Demonstration allows observer to watch build up of interference pattern using fluorescence microscopy

Richard Feynman, one of the 20th century’s greatest physicists, once said the double-slit experiment went to ’the heart of quantum mechanics’. Now, an international team of scientists has refined the famous experiment, allowing the untrained observer to watch it unfold in real time. 

To understand the basics of the double-slit experiment, imagine firing solid particles at a wall containing two narrow gaps: at some distance on the other side, the particles amass in two piles. Now imagine sending water waves at the wall. Instead of two ’piles’ of water forming, the waves interfere with each other, producing a complex array of peaks and troughs. It is this difference in pattern - a complex array of peaks and troughs compared with just two peaks - that classically distinguishes waves from particles. 
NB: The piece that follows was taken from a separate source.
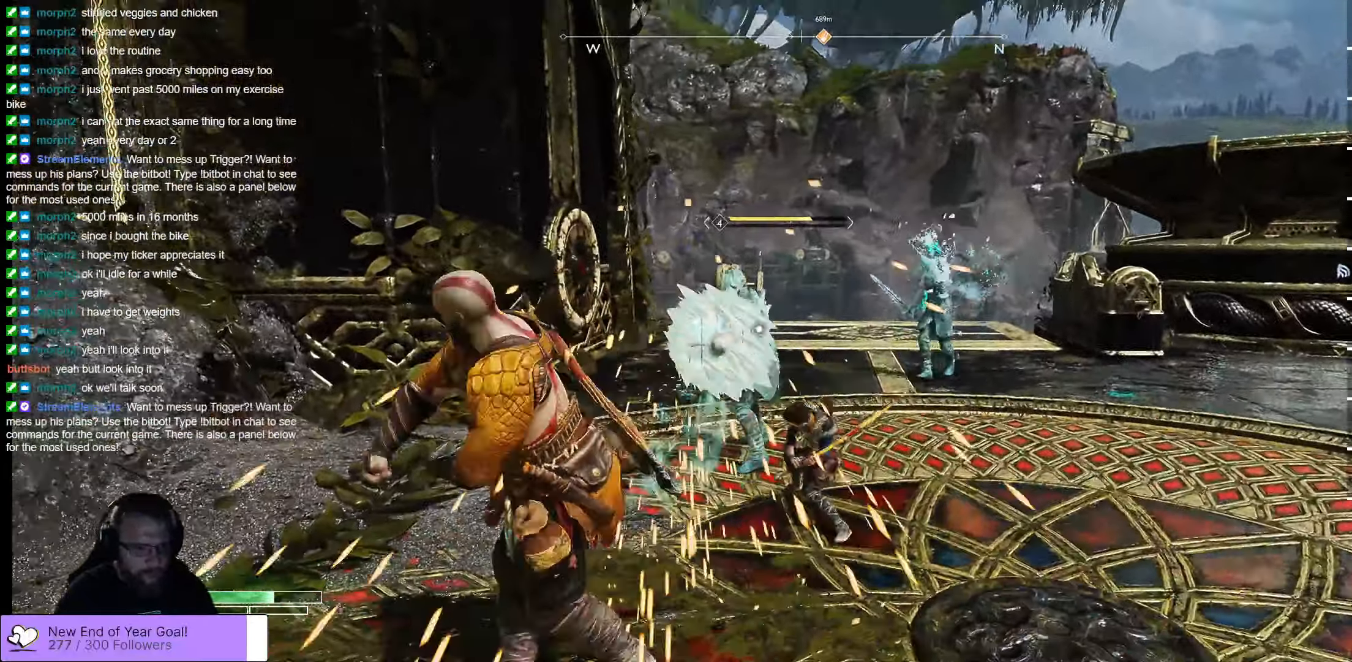
{"buttons": [], "left_stick": "right", "right_stick": "center", "events": [[83, "left_stick", "right"], [350, "A", "down"], [483, "A", "up"]]}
Watching the double-slit experiment in real time_410

Source: © Nat. Nanotechnol.

The laser evaporation apparatus used to fire phthalocyanine (d) and derivatives (e) at the grating

However, when things start to get small, quantum mechanics muddies the picture. Send electrons at a wall with two slits, and on the other side they amass in an array of peaks and troughs, as though they are interfering with one another. This might suggest electrons behave collectively as waves. However, even if the electrons are fired one at a time, the interference pattern builds up, almost as though each electron is interfering with itself. 

In recent years, the double-slit experiment has been performed with large molecules, and even with ’weak measurement’ techniques that map the trajectory of the particles. But there has never been a demonstration to follow the arrival of molecules in two dimensions, in real time. ’I think the present experiment is as close to a textbook experiment as it can get,’ says Markus Arndt of the University of Vienna in Austria, a member of the international group. 

The molecules in the latest demonstration were phthalocyanine and its derivatives, which have masses about one hundred times that of a carbon-12 atom. These molecules were launched by laser evaporation and travelled towards a silicon-nitride grating, which had slits cut into it at 100nm intervals. The molecules were then detected one-by-one by fluorescence microscopy, a process that could be viewed in real time on a computer. The researchers found that, as expected, an interference pattern built up, even though the molecules were arriving one at a time - the classic wave-particle duality of quantum mechanics.   

’To me this is the most beautiful demonstration [of the experiment],’ says Reinhard D?rner, a quantum physicist at Goethe University Frankfurt in Germany, who was not involved in the research. ’This is the example I will use in my future lectures to teach students quantum mechanics.’ 

Arndt thinks the technique opens up the possibility for quantum-interference experiments with bigger objects, such as large proteins and viruses. ’The detector used in our present study is already perfectly adapted,’ he says.